** Begin Extract **

Make WordPress Core

Opened 10 years ago

Closed 10 years ago

#31262 closed defect (bug) (wontfix)

Tests_DB_Charset failures

Reported by: sergeybiryukov's profile SergeyBiryukov Owned by: pento's profile pento
Milestone: Priority: normal
Severity: normal Version: 4.2
Component: Database Keywords:
Focuses: Cc:

Description

Background: #21212

Seeing two failures in current trunk running phpunit --group wpdb on PHP 5.2.17, MySQL 5.0.51a:

There were 2 failures:

1) Tests_DB_Charset::test_strip_invalid_text with data set #6 (array(array('hebrew', 'ùord÷ress', true)), array(array('hebrew', 'ùord÷ress', true)), 'hebrew')
hebrew
Failed asserting that Array (
    0 => Array (
        'charset' => 'hebrew'
        'value' => '?ord?ress'
        'db' => true
    )

** End Extract **

> _Set of tasks_
(a) Swap "test_strip_invalid_text" for "test_strip_invalid_bytes" and give the stretch of the bug ticket from "1) Tests_DB_Charset::test_strip_invalid_text with" through "array(array('hebrew', 'ùord÷ress', true)), 'hebrew')".
(b) Decide whether each statement agrees with the bug ticket, and answer yes or no for each, quoting the deciding words: (i) SergeyBiryukov reported the ticket. (ii) The failures were seen while running PHP 5.3. (iii) The ticket is filed under the Database component.

** Begin Supplied information **

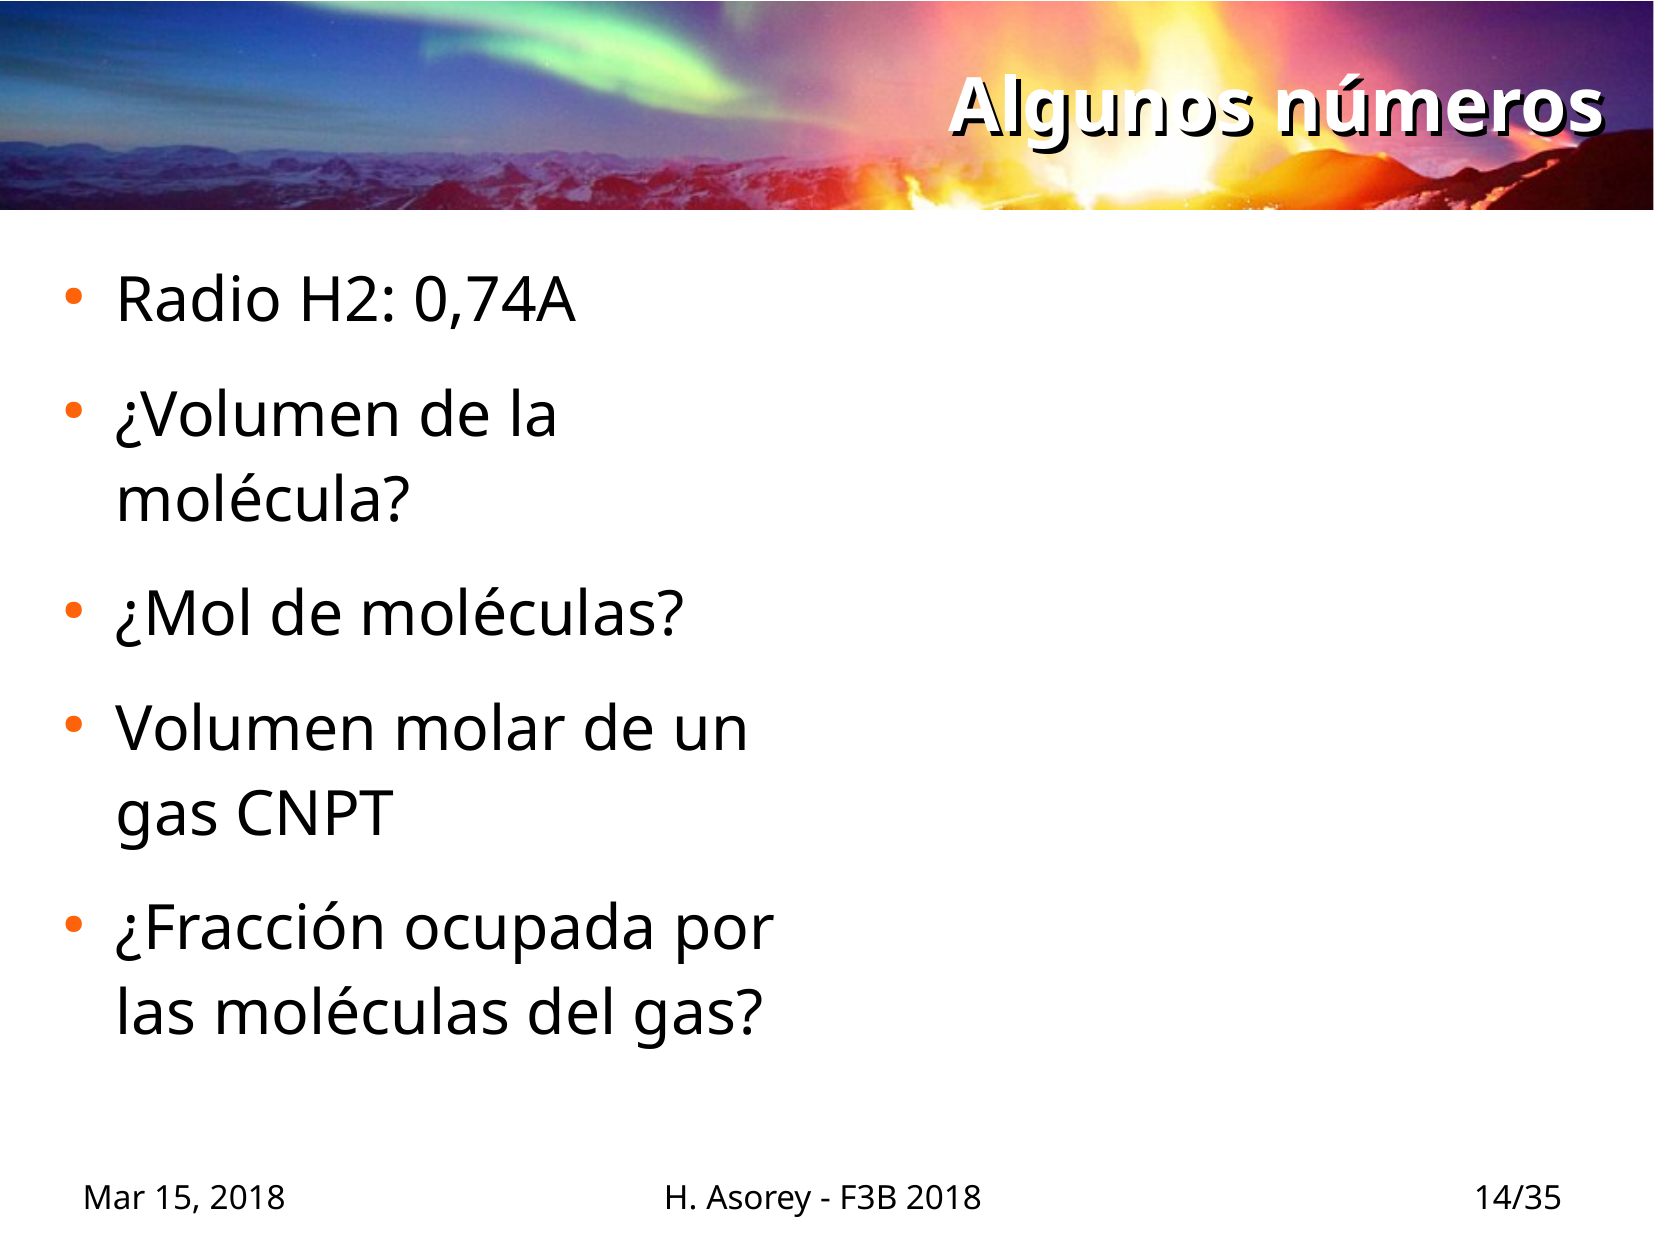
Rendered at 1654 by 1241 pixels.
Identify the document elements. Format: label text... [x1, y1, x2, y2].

picture [0, 1, 1654, 210]
list Radio H2: 0,74A ¿Volumen de la molécula? ¿Mol de moléculas? Volumen molar de un gas CNPT ¿Fracción ocupada por las moléculas del gas? [45, 255, 807, 1156]
title Algunos números [45, 15, 1606, 191]
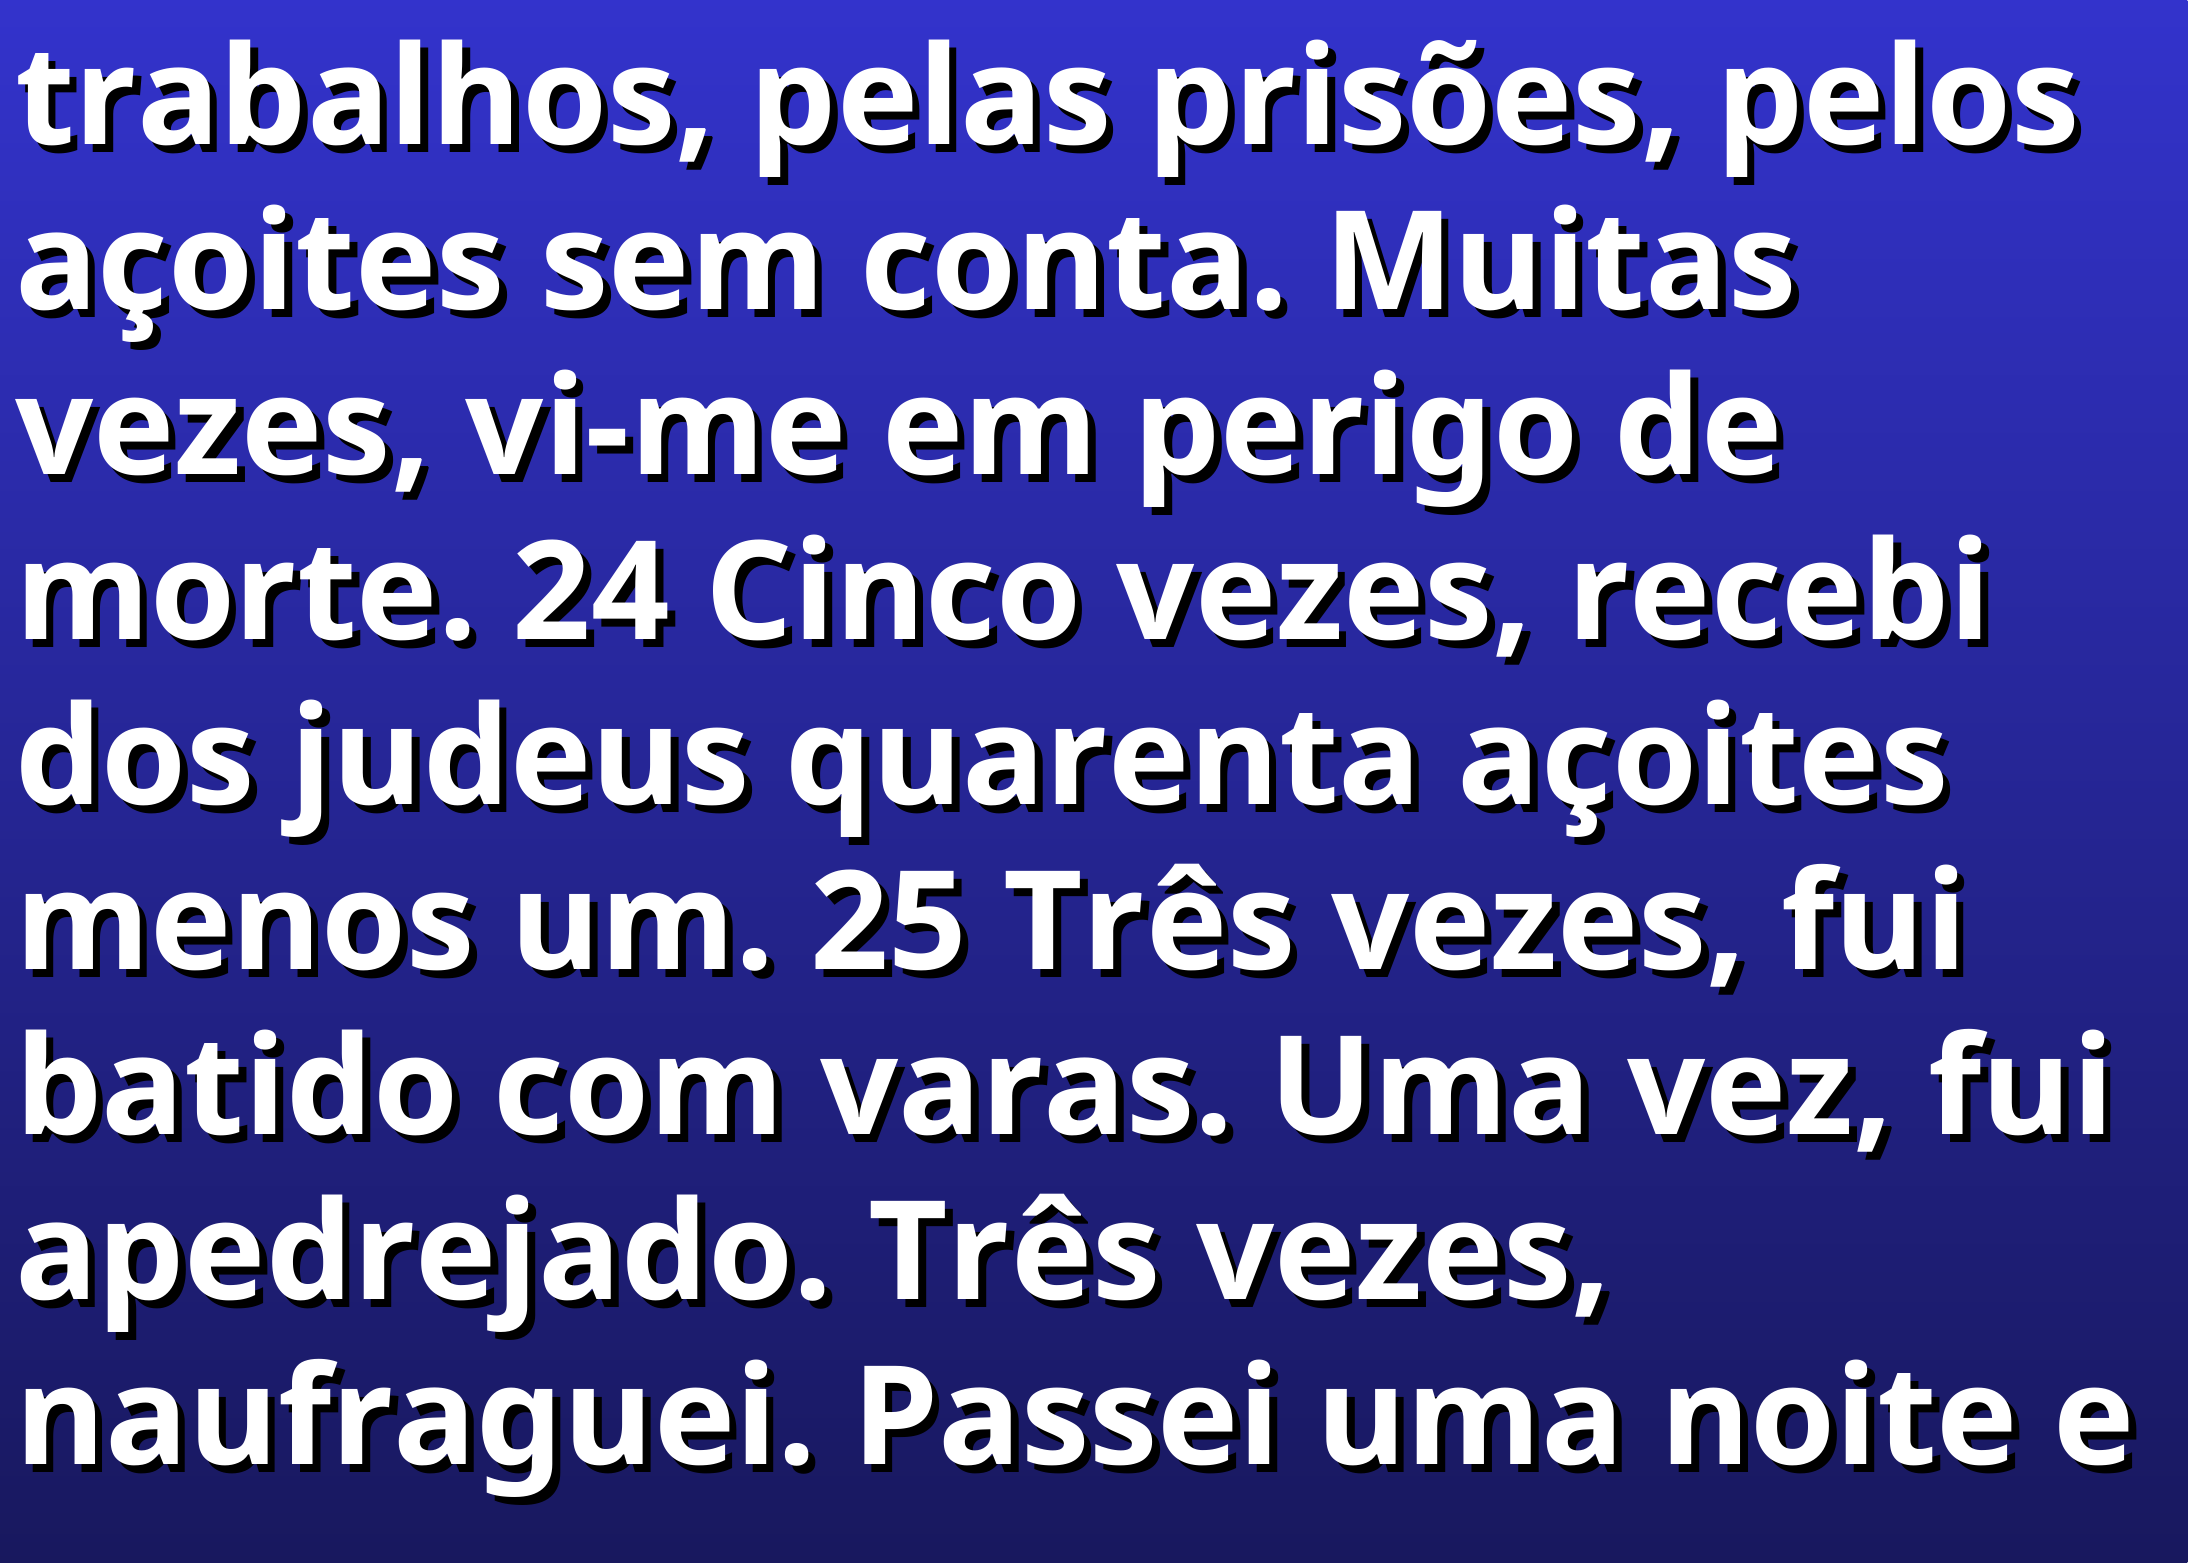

** End Supplied information **

> _Responses_
(a)
1) Tests_DB_Charset::test_strip_invalid_bytes with data set #6 (array(array('hebrew', 'ùord÷ress', true)), array(array('hebrew', 'ùord÷ress', true)), 'hebrew')

(b)
(i) Yes: "Reported by: sergeybiryukov's profile SergeyBiryukov"
(ii) No: "on PHP 5.2.17, MySQL 5.0.51a"
(iii) Yes: "Component: Database"